Con il singolo Nottambuli la band Cazale (sì, il riferimento è proprio all'attore John Cazale) anticipa il suo primo EP autoprodotto dal titolo This is This che sarà pubblicato sulle principali piattaforme digitali a partire dal 21 Settembre. L’Ep è stato scritto e prodotto da Paolo Gradari (sax alto, tenore e baritono, clarinetto basso), ex Amycanbe e Caffè Sport Orchestra, e suonato con Luca Mengozzi (batteria), Marco Ditillo (chitarre) e Fabio Ricci (basso). Con i fiati di Gradari costantemente in primo piano i sette brani strumentali di This is This si colorano di tinte noir e crepuscolari tra swing, jazz ed un pizzico di prog, ricordando le soundtrack di vecchi polizieschi.



Nonostante sia un forte sostenitore degli Aviations ancora non sapevo del progetto collaterale Blumen portato avanti da Richard Blumenthal e James Knoerl che sono rispettivamente il tastierista e il batterista di quella band. L'interessante EP Mångata si concentra proprio sulle possibilità congiunte di piano acustico e batteria in un connubio di classica, jazz fusion e math rock molto suggestivo e competente.



Attivi a partire dalla fine degli anni '90 gli spagnoli El Tubo Elastico sono rimasti fino al 2006 una band esclusivamente live. Dopo un periodo di sosta nel 2012 la band si è unita di nuovo nel 2015, dando alle stampe il proprio omonimo esordio. Impala è il secondo sforzo del quartetto iberico e si presenta come un validissimo post/progressive rock strumentale dalle dinamiche equamente acide, psichedeliche e spaziali.

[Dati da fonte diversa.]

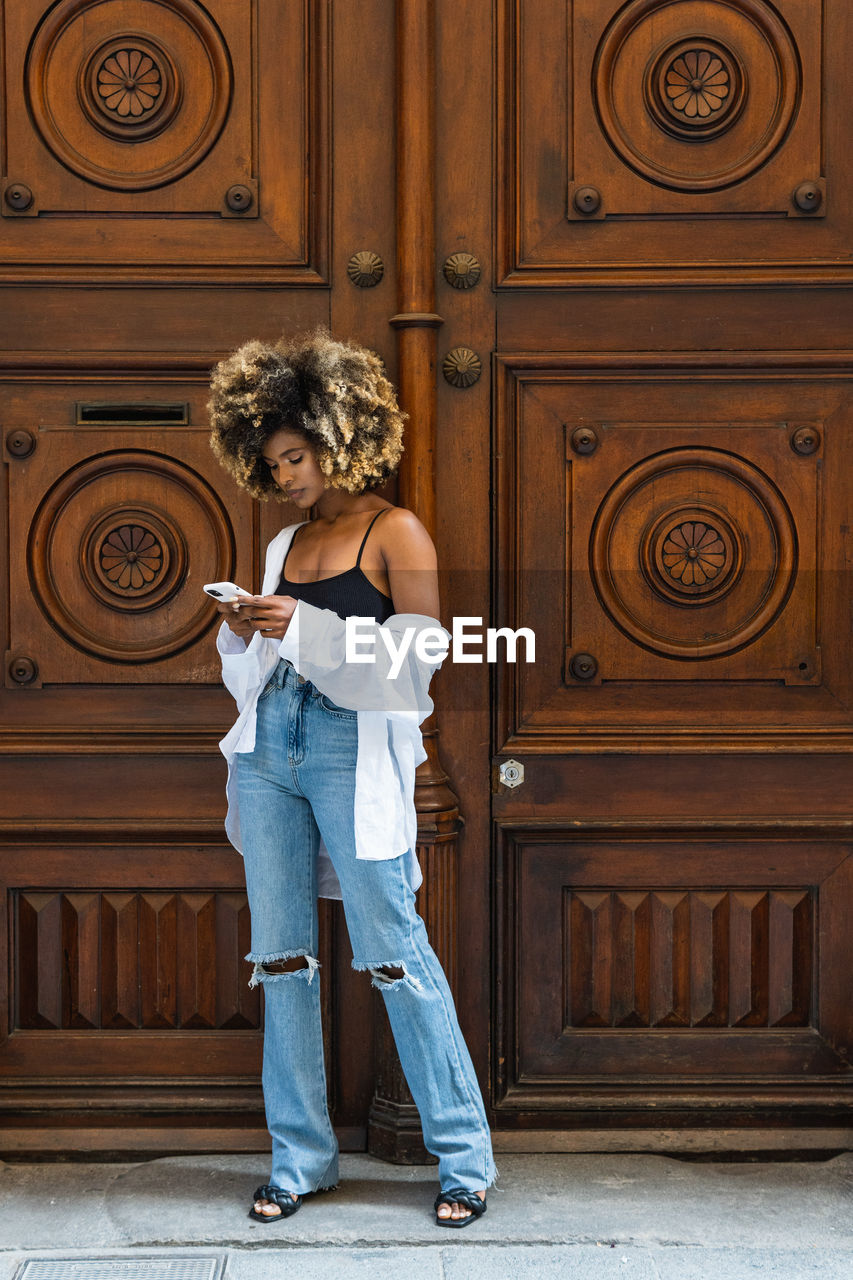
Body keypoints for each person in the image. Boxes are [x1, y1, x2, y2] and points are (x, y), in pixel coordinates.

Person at [208, 329, 497, 1228]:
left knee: (394, 952)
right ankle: (299, 1160)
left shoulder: (394, 530)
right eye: (272, 460)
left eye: (296, 455)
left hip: (349, 746)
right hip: (270, 747)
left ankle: (464, 1159)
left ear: (340, 435)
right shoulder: (285, 540)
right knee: (282, 956)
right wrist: (252, 629)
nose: (285, 474)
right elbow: (258, 664)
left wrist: (306, 625)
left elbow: (420, 664)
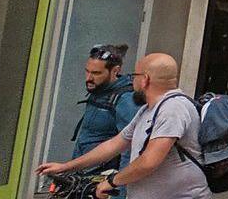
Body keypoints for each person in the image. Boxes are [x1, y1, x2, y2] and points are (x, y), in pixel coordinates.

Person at [35, 53, 208, 199]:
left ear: (145, 80)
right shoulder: (148, 110)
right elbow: (114, 145)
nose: (131, 80)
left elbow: (149, 161)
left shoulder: (173, 109)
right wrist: (66, 167)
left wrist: (112, 181)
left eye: (135, 76)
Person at [72, 43, 140, 161]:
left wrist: (119, 179)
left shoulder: (125, 100)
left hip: (103, 173)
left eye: (96, 73)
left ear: (115, 71)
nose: (89, 78)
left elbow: (130, 146)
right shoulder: (99, 90)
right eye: (87, 71)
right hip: (83, 168)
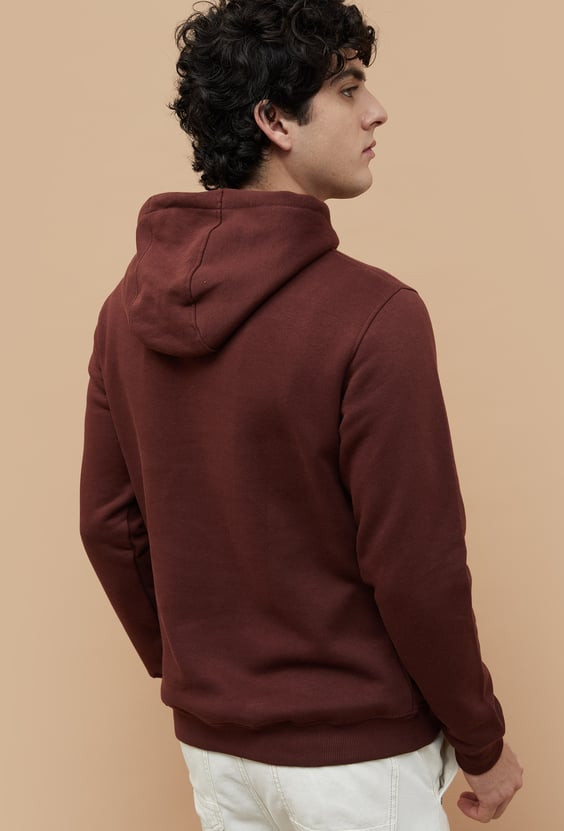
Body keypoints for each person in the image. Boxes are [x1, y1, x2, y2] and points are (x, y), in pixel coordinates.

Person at [79, 0, 523, 828]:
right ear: (274, 120)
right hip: (357, 759)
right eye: (347, 88)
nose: (375, 110)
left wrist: (201, 670)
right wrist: (482, 740)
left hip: (215, 752)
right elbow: (416, 566)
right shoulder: (375, 314)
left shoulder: (122, 310)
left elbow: (108, 525)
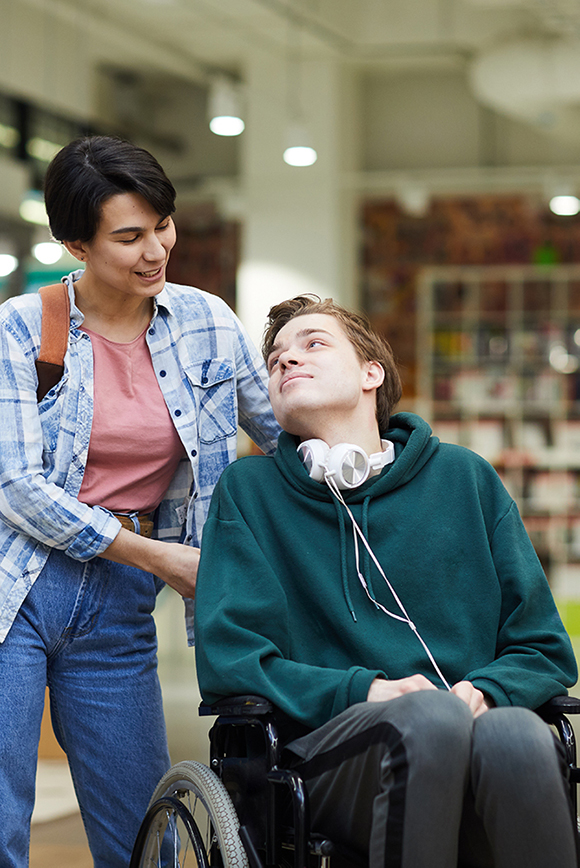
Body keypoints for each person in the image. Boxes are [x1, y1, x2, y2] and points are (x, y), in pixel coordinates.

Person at [194, 294, 579, 868]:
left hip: (470, 728)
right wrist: (368, 691)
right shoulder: (248, 493)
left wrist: (483, 692)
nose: (286, 361)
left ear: (372, 372)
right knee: (430, 720)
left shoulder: (464, 478)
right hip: (327, 760)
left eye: (312, 344)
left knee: (519, 736)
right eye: (275, 359)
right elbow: (232, 657)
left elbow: (542, 648)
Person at [0, 135, 279, 868]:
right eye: (129, 236)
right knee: (2, 819)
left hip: (120, 602)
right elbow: (14, 485)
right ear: (75, 245)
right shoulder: (21, 328)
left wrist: (379, 449)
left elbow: (284, 433)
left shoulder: (207, 322)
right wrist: (157, 554)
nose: (156, 249)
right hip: (14, 588)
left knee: (143, 828)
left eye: (163, 225)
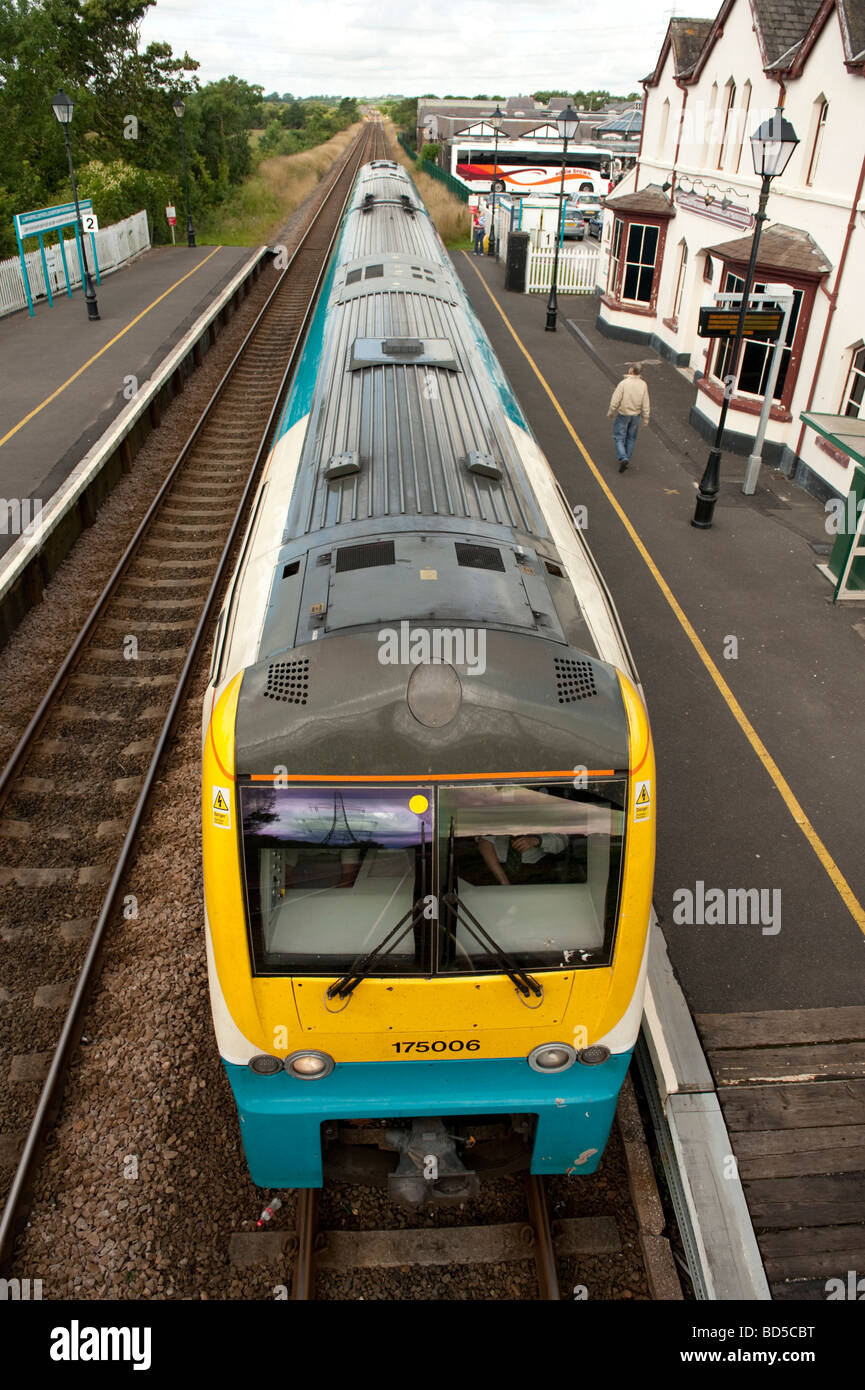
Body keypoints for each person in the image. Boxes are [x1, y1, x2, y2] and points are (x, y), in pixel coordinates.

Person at [607, 363, 650, 473]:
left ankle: (623, 457)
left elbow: (615, 400)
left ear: (631, 370)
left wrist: (611, 412)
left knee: (619, 437)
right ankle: (627, 458)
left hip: (623, 414)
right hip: (636, 416)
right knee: (631, 438)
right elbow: (646, 403)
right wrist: (646, 418)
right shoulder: (643, 385)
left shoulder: (624, 384)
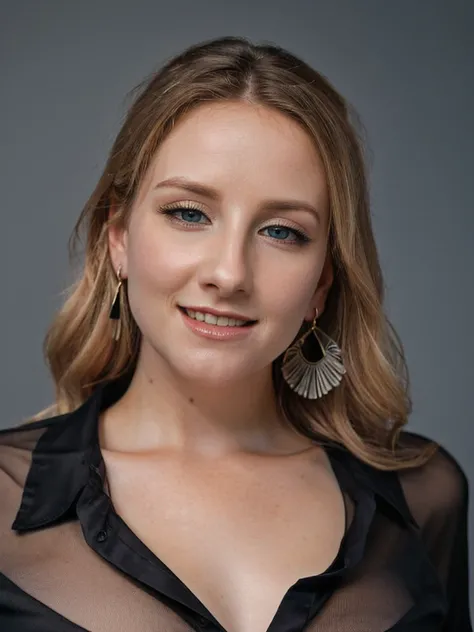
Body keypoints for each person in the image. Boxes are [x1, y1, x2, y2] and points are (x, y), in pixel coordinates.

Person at [0, 35, 471, 632]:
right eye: (189, 214)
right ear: (117, 238)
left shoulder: (424, 498)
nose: (229, 273)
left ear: (321, 283)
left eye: (282, 231)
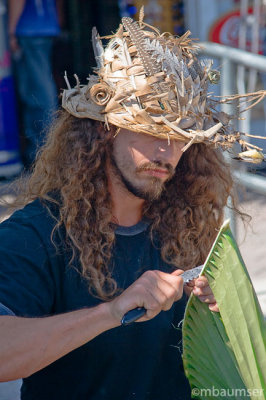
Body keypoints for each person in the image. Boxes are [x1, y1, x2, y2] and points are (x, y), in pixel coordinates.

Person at [0, 13, 263, 400]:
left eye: (179, 136)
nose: (165, 152)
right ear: (105, 129)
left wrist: (228, 319)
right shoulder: (36, 233)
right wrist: (112, 312)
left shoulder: (189, 225)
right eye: (150, 130)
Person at [7, 0, 61, 167]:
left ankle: (43, 153)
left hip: (29, 28)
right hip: (46, 25)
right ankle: (47, 150)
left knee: (37, 94)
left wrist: (11, 30)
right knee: (42, 91)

Stern è il progetto musicale di Chuck Stern, ex frontman dei mitici Time of Orchids. Ad aiutarlo in questo Missive: Sister Ships compare come ospite Toby Driver alla chitarra insieme a Keith Abrams (batteria) e Tim Byrnes (synth), altri suoi due collaboratori nei Kayo Dot. Detto questo, la direzione singolare, sperimentale e idisincratica dell'opera è facilmente intuibile.